Important safety considerations include caution in patients with diabetic retinopathy, particularly with semaglutide, as rapid improvement in glucose control may temporarily worsen retinopathy. Regular eye monitoring is advised if pre-existing retinopathy is present. Patients with a history of pancreatitis should be monitored closely, and urgent medical attention should be sought for severe abdominal pain radiating to the back. GLP-1 receptor agonists are not recommended during pregnancy or breastfeeding, and women of childbearing potential should use effective contraception. For planned pregnancies, semaglutide should be discontinued at least 2 months before conception due to its long half-life. Patients should report any suspected side effects via the MHRA Yellow Card scheme (yellowcard.mhra.gov.uk).

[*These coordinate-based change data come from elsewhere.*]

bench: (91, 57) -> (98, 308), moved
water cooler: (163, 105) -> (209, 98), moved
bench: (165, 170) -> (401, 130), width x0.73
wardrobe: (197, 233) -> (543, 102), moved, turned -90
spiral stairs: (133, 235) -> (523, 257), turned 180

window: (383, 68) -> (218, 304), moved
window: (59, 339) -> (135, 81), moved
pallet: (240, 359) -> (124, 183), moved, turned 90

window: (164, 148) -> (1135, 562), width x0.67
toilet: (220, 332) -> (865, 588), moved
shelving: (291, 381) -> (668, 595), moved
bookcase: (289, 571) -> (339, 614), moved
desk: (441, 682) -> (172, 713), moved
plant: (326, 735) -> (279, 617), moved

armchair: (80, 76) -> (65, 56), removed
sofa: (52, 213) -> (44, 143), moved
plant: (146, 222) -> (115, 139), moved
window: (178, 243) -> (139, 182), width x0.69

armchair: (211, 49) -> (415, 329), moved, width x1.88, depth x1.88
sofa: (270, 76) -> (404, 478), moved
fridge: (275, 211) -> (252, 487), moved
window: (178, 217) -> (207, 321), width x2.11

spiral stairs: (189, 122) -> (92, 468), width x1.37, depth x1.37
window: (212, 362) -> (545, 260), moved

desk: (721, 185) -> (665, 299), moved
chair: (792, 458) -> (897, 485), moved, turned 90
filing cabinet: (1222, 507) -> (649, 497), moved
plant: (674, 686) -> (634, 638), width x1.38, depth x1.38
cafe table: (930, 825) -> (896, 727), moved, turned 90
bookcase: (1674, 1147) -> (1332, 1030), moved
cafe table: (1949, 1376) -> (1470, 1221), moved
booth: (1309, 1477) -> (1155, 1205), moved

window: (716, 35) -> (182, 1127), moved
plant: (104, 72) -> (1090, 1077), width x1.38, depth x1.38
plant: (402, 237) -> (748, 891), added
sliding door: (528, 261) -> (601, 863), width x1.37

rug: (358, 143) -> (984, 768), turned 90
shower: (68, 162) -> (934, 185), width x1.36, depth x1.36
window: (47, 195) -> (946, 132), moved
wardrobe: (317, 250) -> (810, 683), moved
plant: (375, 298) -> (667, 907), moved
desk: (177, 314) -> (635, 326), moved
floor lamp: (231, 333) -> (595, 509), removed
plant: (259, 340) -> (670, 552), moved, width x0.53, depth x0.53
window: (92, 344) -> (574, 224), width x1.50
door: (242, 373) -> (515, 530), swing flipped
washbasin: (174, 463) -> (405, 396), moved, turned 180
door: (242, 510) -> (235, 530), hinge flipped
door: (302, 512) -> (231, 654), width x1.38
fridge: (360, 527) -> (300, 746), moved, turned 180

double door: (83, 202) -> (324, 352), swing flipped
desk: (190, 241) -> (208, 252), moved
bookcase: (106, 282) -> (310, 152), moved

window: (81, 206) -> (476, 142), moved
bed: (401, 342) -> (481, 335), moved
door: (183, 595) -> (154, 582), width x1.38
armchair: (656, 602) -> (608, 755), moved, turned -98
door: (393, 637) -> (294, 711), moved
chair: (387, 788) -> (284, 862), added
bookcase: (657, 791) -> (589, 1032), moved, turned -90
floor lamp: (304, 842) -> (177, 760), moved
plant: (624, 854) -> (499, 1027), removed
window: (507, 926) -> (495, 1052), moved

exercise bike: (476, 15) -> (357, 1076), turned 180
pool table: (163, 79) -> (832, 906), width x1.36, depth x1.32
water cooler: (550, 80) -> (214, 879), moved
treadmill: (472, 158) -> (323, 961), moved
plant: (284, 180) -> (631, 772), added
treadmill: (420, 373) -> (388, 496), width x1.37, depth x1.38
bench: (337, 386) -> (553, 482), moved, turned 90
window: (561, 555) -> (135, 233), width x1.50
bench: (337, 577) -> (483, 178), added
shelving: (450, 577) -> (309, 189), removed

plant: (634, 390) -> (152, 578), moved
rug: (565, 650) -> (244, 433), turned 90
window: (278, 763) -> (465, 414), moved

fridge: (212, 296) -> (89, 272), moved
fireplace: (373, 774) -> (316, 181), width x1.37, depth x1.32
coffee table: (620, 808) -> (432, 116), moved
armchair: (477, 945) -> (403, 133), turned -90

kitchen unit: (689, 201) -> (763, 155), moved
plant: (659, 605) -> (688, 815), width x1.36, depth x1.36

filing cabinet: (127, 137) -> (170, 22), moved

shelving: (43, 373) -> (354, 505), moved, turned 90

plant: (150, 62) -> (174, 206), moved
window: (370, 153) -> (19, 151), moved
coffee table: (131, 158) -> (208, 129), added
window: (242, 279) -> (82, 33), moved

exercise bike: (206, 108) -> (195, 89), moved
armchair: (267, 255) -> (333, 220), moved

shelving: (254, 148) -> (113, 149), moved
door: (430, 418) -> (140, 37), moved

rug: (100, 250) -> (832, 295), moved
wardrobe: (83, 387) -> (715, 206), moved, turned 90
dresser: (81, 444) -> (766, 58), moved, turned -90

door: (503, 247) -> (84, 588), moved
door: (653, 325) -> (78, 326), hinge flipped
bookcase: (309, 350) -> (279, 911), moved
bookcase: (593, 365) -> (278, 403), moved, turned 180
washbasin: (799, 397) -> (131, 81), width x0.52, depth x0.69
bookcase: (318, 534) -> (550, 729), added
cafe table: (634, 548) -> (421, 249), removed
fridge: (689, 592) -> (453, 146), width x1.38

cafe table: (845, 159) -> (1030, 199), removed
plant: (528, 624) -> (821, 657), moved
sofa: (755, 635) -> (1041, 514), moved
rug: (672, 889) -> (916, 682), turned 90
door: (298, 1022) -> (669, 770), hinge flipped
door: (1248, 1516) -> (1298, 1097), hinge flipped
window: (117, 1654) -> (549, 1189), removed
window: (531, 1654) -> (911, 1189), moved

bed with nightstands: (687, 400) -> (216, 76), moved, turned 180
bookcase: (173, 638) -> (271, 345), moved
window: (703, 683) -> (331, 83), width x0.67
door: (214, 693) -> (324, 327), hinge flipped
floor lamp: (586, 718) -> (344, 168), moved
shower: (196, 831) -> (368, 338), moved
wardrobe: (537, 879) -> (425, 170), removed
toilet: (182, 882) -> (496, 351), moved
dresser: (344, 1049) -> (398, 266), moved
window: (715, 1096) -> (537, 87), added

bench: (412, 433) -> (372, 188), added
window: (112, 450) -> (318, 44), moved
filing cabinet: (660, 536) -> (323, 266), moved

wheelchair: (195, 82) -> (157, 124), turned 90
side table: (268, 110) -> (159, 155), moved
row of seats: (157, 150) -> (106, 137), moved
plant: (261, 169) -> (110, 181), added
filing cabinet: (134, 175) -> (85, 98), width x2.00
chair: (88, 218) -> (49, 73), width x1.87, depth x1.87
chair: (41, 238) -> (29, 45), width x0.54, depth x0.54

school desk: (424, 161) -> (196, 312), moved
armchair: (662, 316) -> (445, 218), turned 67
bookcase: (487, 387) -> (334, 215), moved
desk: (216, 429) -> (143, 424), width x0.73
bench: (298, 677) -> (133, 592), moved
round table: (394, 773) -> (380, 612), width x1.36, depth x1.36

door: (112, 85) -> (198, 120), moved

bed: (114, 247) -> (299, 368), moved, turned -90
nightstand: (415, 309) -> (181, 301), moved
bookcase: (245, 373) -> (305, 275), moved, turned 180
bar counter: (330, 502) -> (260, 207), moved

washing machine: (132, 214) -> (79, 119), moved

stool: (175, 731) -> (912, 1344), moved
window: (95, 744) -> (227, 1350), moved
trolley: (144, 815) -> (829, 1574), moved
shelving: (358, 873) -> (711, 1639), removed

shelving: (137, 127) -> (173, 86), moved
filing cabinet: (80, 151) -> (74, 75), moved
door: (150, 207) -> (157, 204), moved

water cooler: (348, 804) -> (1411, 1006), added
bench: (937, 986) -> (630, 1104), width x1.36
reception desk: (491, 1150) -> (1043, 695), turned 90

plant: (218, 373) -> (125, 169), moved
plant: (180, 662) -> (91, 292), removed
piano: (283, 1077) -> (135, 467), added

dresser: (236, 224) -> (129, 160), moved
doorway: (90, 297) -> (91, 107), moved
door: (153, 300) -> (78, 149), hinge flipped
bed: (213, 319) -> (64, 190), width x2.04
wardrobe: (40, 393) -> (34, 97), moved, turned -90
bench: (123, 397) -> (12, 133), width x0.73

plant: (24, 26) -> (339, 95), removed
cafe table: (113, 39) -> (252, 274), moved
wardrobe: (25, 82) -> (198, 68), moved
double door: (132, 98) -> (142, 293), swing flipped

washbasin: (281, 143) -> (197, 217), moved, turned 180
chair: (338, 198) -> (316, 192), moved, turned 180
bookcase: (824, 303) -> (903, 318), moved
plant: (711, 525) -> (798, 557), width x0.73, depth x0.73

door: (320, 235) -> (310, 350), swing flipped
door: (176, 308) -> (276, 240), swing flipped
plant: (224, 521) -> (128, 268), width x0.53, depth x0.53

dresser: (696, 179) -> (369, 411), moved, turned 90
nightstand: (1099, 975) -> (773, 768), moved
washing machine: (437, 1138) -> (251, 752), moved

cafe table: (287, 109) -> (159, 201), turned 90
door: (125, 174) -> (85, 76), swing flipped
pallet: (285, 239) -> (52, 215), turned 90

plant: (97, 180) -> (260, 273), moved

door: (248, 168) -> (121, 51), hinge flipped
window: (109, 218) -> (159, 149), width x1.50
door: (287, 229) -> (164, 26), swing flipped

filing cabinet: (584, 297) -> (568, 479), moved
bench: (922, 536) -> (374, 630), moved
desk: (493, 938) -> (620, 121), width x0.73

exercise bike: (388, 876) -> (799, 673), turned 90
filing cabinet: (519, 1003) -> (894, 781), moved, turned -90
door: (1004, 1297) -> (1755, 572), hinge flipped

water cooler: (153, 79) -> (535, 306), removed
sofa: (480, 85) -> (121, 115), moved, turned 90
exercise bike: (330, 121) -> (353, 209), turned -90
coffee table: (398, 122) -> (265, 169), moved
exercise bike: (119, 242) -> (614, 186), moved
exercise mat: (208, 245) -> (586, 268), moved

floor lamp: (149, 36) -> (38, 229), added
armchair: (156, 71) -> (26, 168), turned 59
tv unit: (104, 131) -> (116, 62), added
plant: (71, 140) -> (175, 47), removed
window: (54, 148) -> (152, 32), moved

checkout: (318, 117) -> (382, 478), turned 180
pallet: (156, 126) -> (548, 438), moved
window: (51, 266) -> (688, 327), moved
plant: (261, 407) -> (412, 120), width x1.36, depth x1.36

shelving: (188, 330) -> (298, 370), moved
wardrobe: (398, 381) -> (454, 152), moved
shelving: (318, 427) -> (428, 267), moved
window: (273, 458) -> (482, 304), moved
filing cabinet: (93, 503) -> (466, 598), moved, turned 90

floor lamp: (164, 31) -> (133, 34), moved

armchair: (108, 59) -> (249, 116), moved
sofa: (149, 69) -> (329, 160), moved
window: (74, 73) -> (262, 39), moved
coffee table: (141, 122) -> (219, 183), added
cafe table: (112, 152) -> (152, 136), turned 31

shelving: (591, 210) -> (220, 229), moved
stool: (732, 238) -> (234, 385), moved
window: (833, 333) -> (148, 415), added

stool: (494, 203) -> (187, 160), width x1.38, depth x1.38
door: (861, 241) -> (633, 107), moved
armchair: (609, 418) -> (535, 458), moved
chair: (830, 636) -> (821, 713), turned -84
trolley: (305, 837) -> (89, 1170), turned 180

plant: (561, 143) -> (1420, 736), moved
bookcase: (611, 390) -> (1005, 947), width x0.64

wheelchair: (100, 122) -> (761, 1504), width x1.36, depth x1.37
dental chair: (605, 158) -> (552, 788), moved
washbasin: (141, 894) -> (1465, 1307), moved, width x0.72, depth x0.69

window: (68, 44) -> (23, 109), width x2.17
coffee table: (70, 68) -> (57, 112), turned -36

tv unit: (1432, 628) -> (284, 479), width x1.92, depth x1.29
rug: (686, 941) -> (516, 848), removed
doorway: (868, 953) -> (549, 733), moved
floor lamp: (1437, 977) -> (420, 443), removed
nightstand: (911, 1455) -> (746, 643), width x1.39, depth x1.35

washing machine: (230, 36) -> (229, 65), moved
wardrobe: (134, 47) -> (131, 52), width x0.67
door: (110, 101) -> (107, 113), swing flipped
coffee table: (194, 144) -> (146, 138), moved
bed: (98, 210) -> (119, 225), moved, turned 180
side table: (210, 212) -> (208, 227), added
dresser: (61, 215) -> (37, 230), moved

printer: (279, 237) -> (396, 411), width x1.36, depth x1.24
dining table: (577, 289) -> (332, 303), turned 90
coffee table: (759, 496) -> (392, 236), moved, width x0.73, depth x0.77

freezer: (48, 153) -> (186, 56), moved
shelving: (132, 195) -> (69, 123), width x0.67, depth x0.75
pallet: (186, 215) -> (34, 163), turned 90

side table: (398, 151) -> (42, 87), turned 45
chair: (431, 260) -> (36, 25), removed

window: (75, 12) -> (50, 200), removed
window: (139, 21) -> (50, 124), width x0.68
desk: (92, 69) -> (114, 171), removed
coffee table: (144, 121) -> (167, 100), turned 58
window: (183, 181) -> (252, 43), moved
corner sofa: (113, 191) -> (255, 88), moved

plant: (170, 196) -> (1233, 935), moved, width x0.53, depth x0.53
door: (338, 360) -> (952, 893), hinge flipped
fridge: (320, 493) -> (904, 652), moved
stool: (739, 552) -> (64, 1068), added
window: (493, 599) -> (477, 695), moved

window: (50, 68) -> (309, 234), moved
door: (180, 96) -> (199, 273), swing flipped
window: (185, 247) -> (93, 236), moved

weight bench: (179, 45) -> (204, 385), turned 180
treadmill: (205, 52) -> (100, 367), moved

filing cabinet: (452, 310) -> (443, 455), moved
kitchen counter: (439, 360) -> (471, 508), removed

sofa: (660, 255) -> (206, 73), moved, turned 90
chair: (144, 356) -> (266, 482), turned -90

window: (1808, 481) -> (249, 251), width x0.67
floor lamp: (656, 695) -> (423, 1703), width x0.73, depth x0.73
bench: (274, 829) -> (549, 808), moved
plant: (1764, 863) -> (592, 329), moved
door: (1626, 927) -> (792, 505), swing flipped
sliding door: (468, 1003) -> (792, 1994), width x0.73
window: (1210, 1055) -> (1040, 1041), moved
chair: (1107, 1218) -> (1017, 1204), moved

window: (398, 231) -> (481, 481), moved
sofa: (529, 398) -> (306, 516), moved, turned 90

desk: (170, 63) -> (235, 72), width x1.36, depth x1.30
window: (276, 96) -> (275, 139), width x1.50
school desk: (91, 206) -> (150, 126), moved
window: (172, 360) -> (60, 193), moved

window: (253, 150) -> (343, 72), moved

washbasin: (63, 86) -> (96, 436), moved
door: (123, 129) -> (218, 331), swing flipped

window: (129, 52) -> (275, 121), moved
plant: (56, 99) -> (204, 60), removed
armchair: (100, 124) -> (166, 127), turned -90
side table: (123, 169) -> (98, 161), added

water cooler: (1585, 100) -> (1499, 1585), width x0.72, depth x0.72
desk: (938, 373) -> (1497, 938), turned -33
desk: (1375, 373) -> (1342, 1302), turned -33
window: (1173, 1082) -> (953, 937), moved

GLP-1 agonists enhance insulin secretion and suppress glucagon release only when blood glucose levels are elevated, a glucose-dependent mechanism that substantially reduces the risk of hypoglycaemia compared to other diabetes medications such as sulphonylureas.
GLP-1 agonists activate receptors in the brain's appetite centres, reducing hunger and increasing satiety, whilst also slowing gastric emptying to prolong fullness after meals, collectively leading to reduced food intake and weight loss.
GLP-1 agonists are typically recommended by NICE for patients with type 2 diabetes who have not achieved adequate glycaemic control on oral agents and meet specific criteria. They are not indicated for type 1 diabetes, should not be used with DPP-4 inhibitors, and require caution in patients with pancreatitis history or diabetic retinopathy.